-- Opening Marker --

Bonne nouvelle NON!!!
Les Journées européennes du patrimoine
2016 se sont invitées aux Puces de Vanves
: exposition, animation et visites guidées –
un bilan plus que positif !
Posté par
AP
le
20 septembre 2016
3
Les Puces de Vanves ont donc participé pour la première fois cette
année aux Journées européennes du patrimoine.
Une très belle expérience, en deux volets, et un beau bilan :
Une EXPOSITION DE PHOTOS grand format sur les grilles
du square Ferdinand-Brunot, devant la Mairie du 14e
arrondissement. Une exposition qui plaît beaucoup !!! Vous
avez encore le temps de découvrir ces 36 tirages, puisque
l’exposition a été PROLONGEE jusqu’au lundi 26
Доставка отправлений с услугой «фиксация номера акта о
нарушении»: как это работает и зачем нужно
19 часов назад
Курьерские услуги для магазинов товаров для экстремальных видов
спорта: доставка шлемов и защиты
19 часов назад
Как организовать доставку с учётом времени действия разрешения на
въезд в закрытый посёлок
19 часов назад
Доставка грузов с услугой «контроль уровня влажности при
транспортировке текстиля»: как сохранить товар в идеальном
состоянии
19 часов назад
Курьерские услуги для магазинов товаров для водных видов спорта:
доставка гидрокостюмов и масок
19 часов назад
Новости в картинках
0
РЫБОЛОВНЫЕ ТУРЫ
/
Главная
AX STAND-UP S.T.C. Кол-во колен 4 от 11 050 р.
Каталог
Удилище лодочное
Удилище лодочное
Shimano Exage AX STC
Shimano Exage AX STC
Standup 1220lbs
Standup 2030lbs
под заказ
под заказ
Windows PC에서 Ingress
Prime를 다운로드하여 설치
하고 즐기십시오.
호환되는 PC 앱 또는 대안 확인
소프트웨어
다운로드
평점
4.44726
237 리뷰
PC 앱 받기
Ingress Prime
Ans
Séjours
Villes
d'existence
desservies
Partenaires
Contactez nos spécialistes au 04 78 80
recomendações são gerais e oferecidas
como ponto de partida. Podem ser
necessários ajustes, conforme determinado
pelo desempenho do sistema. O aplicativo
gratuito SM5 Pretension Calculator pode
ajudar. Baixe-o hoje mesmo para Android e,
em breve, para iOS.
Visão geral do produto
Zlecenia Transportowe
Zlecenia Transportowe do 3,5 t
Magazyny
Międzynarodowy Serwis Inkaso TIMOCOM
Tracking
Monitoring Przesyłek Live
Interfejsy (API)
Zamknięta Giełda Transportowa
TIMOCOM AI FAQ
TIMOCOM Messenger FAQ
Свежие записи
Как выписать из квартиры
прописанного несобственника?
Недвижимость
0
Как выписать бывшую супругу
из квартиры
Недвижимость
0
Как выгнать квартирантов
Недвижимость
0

-- Closing Marker --
-- Opening Marker --

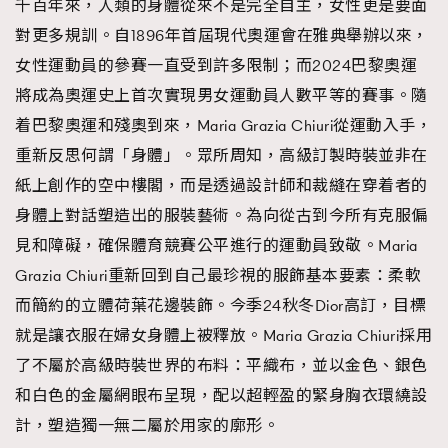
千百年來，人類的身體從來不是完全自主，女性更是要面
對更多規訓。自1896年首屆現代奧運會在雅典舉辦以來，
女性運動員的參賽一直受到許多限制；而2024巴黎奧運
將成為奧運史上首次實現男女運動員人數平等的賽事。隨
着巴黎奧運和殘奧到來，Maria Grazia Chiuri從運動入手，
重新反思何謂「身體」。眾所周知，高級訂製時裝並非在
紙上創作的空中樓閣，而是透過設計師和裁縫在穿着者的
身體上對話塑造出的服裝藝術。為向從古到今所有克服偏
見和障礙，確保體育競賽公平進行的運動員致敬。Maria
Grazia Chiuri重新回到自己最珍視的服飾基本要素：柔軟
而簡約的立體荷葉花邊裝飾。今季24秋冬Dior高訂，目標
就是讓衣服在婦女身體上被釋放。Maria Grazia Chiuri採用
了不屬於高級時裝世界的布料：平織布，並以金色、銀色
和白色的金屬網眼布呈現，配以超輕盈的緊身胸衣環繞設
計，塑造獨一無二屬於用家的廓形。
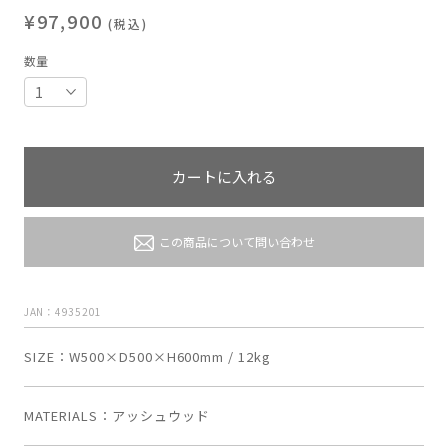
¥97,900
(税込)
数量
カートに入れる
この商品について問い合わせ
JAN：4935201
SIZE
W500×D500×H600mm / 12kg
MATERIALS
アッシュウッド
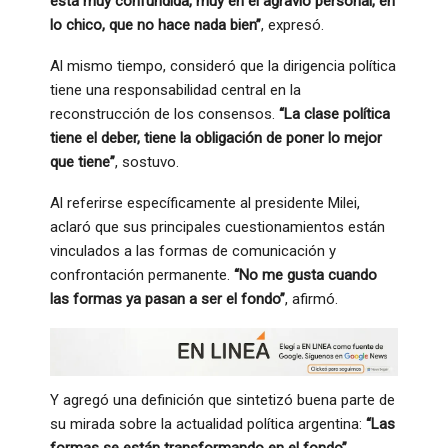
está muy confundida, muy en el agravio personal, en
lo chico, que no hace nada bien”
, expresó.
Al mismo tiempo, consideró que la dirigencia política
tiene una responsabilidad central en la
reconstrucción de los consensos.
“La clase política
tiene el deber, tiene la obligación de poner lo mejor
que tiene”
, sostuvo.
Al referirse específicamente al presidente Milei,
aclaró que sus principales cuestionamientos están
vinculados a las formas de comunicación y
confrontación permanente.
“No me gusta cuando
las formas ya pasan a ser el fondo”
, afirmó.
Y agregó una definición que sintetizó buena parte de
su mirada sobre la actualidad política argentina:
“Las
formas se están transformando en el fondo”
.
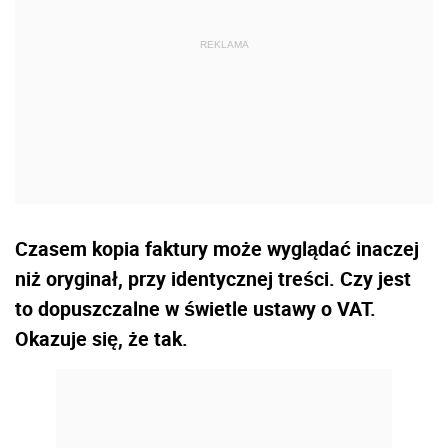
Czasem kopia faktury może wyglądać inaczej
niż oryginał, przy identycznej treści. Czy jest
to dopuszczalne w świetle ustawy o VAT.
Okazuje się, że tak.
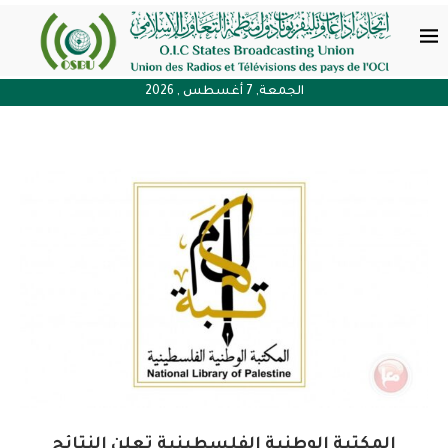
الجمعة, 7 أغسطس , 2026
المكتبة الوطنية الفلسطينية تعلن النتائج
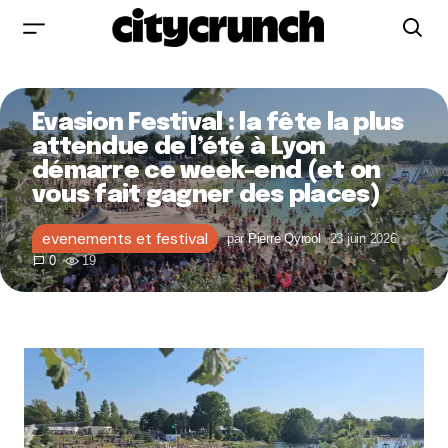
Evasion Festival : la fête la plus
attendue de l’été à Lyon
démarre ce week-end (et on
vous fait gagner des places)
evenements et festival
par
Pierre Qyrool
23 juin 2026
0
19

-- Closing Marker --
-- Opening Marker --

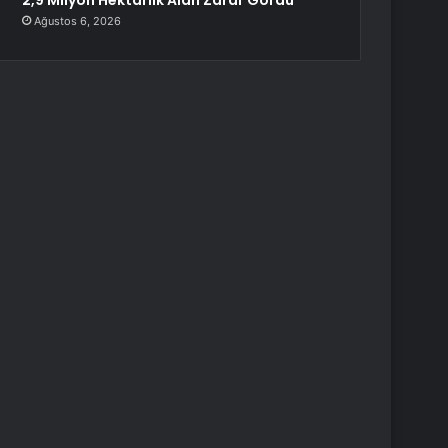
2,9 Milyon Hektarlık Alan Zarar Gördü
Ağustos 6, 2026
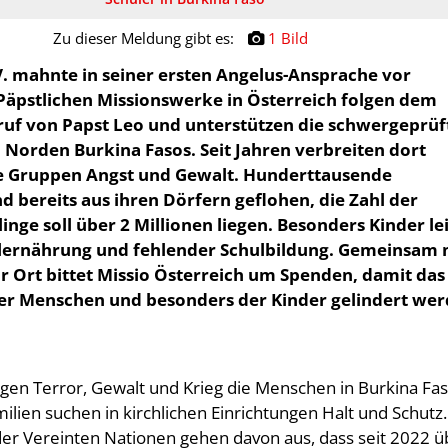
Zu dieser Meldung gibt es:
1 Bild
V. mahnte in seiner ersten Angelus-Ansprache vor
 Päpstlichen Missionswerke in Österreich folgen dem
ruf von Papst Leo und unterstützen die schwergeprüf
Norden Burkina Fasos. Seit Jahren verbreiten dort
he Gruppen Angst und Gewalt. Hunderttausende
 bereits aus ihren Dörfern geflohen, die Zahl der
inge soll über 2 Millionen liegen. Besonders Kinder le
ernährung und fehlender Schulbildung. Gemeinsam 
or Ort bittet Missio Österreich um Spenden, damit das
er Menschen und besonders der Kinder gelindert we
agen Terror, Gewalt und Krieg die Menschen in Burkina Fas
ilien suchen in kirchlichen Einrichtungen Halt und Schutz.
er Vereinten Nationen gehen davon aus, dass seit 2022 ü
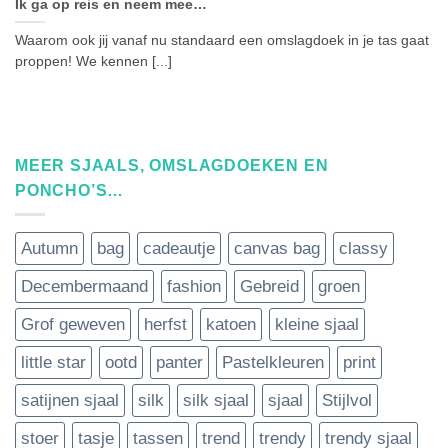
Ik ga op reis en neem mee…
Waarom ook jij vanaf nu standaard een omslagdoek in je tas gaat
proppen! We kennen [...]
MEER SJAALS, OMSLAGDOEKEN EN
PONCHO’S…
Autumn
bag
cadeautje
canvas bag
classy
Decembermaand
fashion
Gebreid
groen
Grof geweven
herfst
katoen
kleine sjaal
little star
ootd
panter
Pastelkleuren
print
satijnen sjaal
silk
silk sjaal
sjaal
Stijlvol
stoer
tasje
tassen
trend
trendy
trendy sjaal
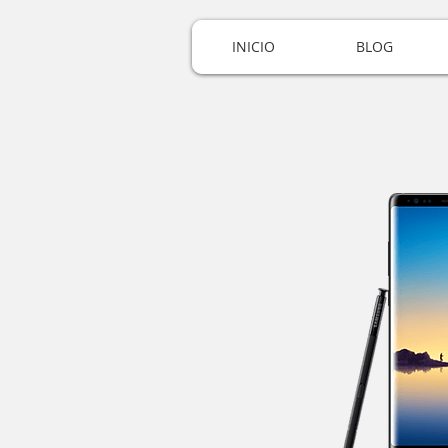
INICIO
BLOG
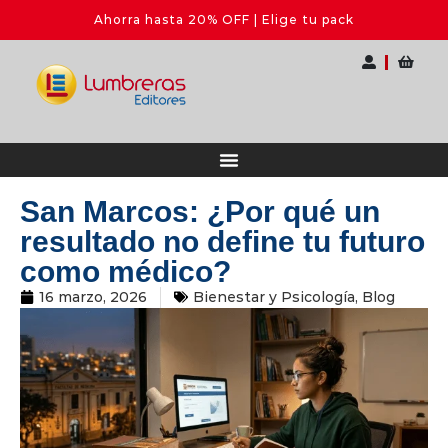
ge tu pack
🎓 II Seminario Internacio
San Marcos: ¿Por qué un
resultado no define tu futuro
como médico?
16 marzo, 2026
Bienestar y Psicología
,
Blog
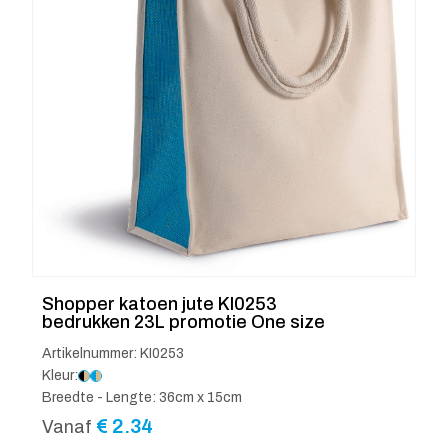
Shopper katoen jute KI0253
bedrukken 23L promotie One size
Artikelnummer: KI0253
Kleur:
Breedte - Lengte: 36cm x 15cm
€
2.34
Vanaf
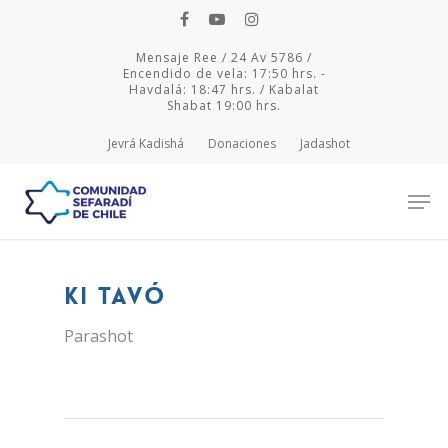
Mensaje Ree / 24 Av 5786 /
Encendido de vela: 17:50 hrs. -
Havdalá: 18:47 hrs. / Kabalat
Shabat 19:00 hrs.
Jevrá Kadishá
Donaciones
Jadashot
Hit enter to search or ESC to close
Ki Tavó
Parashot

-- Closing Marker --

* **Required work**:
Once the line with "he Gruppen Angst und Gewalt. Hunderttausende" is found above, print it and every line after it through the line with "kleine sjaal", exactly. Pictures stay out.

* **Answer for the task**:
he Gruppen Angst und Gewalt. Hunderttausende
 bereits aus ihren Dörfern geflohen, die Zahl der
inge soll über 2 Millionen liegen. Besonders Kinder le
ernährung und fehlender Schulbildung. Gemeinsam 
or Ort bittet Missio Österreich um Spenden, damit das
er Menschen und besonders der Kinder gelindert we
agen Terror, Gewalt und Krieg die Menschen in Burkina Fas
ilien suchen in kirchlichen Einrichtungen Halt und Schutz.
er Vereinten Nationen gehen davon aus, dass seit 2022 ü
Ik ga op reis en neem mee…
Waarom ook jij vanaf nu standaard een omslagdoek in je tas gaat
proppen! We kennen [...]
MEER SJAALS, OMSLAGDOEKEN EN
PONCHO’S…
Autumn
bag
cadeautje
canvas bag
classy
Decembermaand
fashion
Gebreid
groen
Grof geweven
herfst
katoen
kleine sjaal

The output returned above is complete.